----- TEXT PASSAGE -----

It is available in a 169 pin ceramic PGA (pin grid
array).
Weitek 1167 was the predecessor to the Weitek Abacus 3167 math
coprocessor. It was actually a small printed circuit
board with three chips mounted on it. As opposed to
the Weitek 3167, the 1167 did not have a square root
instruction, instead the square root function was
computed by means of a subroutine in the Weitek
transcendental function library. However, the 1167
did have a mode in which it supported denormals.
The Weitek 3167 and 4167 only implement the 'fast'
mode, in which denormals are not supported. Overall
performance of the 1167 is slightly less than that
of the Weitek 3167.
Weitek 3167 was introduced in 1989 to provide the fastest
floating point performance possible on a 386 based
system at that time. The Weitek Abacus 3167 is not
a real coprocessor, strictly speaking, but rather
a memory mapped peripheral device. The Weitek 3167
was optimized for speed wherever possible. Besides
using the faster memory mapped interface to the CPU
(the 80x87 uses IO-ports), it does not support many
of the features of the 80x87 coprocessors, allowing
all of the chip's resources to be concentrated on
the fast execution of the basic arithmetic operations.
For a more detailed description of the Weitek 3167 see
the first chapter of this document. In benchmark
comparisons, the Weitek 3167 provided up to 2.5 times
the performance of an Intel 387DX coprocessor. For
example, on a 33 MHz 3167 the Whetstone benchmark
performed at 7574 kWhetstones/sec compared with the
3743 kWhetstones/s for the Intel 387DX. Note
however that these are single precision results and
that the Weitek 3167's performance would drop to
about half the stated rate for double precision,
while the value for the Intel 387DX would not change
much. Anyhow, before the advent of the Intel RapidCAD,
the Weitek 3167 usually beat all 387 compatible
coprocessors even for double precision operations
[63,65,69]. For typical applications the advantage
of the Weitek 3167 over the 387 clones is much smaller.
In a benchmark test using AutoDesk's 3D-Studio the
Weitek 3167 performed at 123% of the Intel 487DX's
performance compared with 106% for the Cyrix FasMath
83D87 and 118% for the Intel RapidCAD. The Weitek
Abacus 3167 is packaged in a 121-pin PGA that fits
into an EMC socket provided by most 386 based systems.
It does *not* fit into the normal coprocessor socket
designed to hold a 387 compatible coprocessor in a
68-pin PGA. To get the best of both worlds, one might
want to use a Weitek 3167 and a 387 compatible
coprocessor in the same system. These coprocessors
can coexist in the same system just fine. Only problem
is that most 386 based systems contain only one
coprocessor socket, usually of the EMC (extended math
coprocessor) type. Thus, you can install either a
387 coprocessor or a Weitek 3167, but not both. There
are little daughter boards available though that fit
into the EMC socket and provide two sockets, an EMC
and a standard coprocessor socket. At 25 MHz, the
Weitek 3167 has a power consumption of max. 1750 mW.

----- RECORDS SUPPLIED -----

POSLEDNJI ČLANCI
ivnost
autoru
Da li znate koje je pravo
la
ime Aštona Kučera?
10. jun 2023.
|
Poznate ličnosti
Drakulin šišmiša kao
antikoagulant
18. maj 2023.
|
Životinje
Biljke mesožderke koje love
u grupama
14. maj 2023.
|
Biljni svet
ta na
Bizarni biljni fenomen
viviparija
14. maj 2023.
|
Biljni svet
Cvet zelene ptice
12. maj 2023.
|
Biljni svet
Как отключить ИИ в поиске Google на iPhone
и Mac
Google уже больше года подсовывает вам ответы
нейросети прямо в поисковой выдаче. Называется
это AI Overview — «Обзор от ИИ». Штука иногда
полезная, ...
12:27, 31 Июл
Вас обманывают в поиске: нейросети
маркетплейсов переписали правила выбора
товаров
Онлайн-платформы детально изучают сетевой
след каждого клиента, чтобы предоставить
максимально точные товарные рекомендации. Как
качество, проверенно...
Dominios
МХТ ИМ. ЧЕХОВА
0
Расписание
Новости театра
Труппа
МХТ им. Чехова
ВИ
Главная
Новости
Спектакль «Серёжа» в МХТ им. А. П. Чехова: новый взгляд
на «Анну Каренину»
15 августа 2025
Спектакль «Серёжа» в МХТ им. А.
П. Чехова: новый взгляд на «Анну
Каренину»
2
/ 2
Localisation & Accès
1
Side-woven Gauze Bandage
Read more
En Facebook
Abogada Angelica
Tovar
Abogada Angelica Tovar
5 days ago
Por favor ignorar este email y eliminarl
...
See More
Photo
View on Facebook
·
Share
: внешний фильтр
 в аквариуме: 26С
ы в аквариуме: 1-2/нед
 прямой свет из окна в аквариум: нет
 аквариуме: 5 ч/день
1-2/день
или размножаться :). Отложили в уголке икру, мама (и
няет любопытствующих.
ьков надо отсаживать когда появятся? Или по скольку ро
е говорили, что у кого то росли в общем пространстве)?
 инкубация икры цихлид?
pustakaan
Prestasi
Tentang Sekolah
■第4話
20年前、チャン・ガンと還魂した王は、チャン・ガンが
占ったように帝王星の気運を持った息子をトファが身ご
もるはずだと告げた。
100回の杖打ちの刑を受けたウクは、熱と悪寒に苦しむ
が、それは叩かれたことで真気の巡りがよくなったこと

-----

■ YOUR TASKS
a – Can you copy out every one of the rows, word for word, from the first row through the last?
b – How would the passage on Weitek math coprocessors continue after its final sentence?
The rows are unrelated to the passage on Weitek math coprocessors.

■ TASK ANSWERS
a –
POSLEDNJI ČLANCI
ivnost
autoru
Da li znate koje je pravo
la
ime Aštona Kučera?
10. jun 2023.
|
Poznate ličnosti
Drakulin šišmiša kao
antikoagulant
18. maj 2023.
|
Životinje
Biljke mesožderke koje love
u grupama
14. maj 2023.
|
Biljni svet
ta na
Bizarni biljni fenomen
viviparija
14. maj 2023.
|
Biljni svet
Cvet zelene ptice
12. maj 2023.
|
Biljni svet
Как отключить ИИ в поиске Google на iPhone
и Mac
Google уже больше года подсовывает вам ответы
нейросети прямо в поисковой выдаче. Называется
это AI Overview — «Обзор от ИИ». Штука иногда
полезная, ...
12:27, 31 Июл
Вас обманывают в поиске: нейросети
маркетплейсов переписали правила выбора
товаров
Онлайн-платформы детально изучают сетевой
след каждого клиента, чтобы предоставить
максимально точные товарные рекомендации. Как
качество, проверенно...
Dominios
МХТ ИМ. ЧЕХОВА
0
Расписание
Новости театра
Труппа
МХТ им. Чехова
ВИ
Главная
Новости
Спектакль «Серёжа» в МХТ им. А. П. Чехова: новый взгляд
на «Анну Каренину»
15 августа 2025
Спектакль «Серёжа» в МХТ им. А.
П. Чехова: новый взгляд на «Анну
Каренину»
2
/ 2
Localisation & Accès
1
Side-woven Gauze Bandage
Read more
En Facebook
Abogada Angelica
Tovar
Abogada Angelica Tovar
5 days ago
Por favor ignorar este email y eliminarl
...
See More
Photo
View on Facebook
·
Share
: внешний фильтр
 в аквариуме: 26С
ы в аквариуме: 1-2/нед
 прямой свет из окна в аквариум: нет
 аквариуме: 5 ч/день
1-2/день
или размножаться :). Отложили в уголке икру, мама (и
няет любопытствующих.
ьков надо отсаживать когда появятся? Или по скольку ро
е говорили, что у кого то росли в общем пространстве)?
 инкубация икры цихлид?
pustakaan
Prestasi
Tentang Sekolah
■第4話
20年前、チャン・ガンと還魂した王は、チャン・ガンが
占ったように帝王星の気運を持った息子をトファが身ご
もるはずだと告げた。
100回の杖打ちの刑を受けたウクは、熱と悪寒に苦しむ
が、それは叩かれたことで真気の巡りがよくなったこと

b –
At 33 MHz, the max. power consumption is 2250 mW.
Weitek 4167 is a memory mapped coprocessor that has the same
architecture as the 3167 and is designed to provide
486 based systems with the highest floating point
performance available. It executes coprocessor
instructions at three to four times the speed of
the Weitek 3167. Although it is up to 80% faster
than the Intel 468 in some benchmarks [1,69], the
performance advantage for real application is more
like 10%. The introduction of the 486DX2 processors
has more or less obliterated the need for a Weitek
4167, since the DX2 CPUs provide the same performance
and all the additional features the 80x87 has over
the Weitek Abacus. The Weitek 4167 is packaged in
a 142-pin PGA package that is only slightly smaller
than the 486's package. At 25 MHz, it has a max.
power consumption of 2500 mW [32].

If you are interested in techniques how to detect the different
coprocessors described above, I would like to refer you to my
COMPTEST program. COMPTEST reliably detects the type and clock
frequency of the CPU and coprocessor installed in your machine.
COMPTEST is in the public domain and comes with complete source
code. It is available via anonymous ftp from garbo.uwasa.fi and
additional ftp sites that mirror garbo. The current version is
CTEST257.ZIP, with future versions going to be called CTEST258,
CTEST259 and so on. COMPTEST can correctly identify all of the
coprocessors described above, with the exception of the Weitek
chips, for which the detection mechanism is not that reliable.

Pricing

Due to a recent price slashing by Cyrix and subsequently by Intel
for 387 coprocessors, prices have dropped significantly for all
287 and 387 compatible coprocessors with hardly any price difference
between manufacturers. 387DX compatible coprocessors typically sell
for ~US$ 100 for all speeds except for 40 MHz versions which are
typically ~US$ 130. 387SX compatible coprocessors sell for ~US$ 90
regardless of speed with the exception of the 33 MHz versions, which
are ~US$ 100. The Intel 287XL sells for ~US$ 100, while the IIT 2C87
and Cyrix 82S87 sell for about US$ 70. 8087s may be more expensive,
the price of an 8087-10 being US$ 150. I bought the Intel RapidCAD
for US$ 320 and haven't seen it offered for a better price. I see
the Weitek Abacus 3167-33 being offered for US$ 780 and the 4167-33
being offered for US$ 1100. This price information reflects the
price situation as of 09-17-92. Prices can be expected to drop
slightly in the near future.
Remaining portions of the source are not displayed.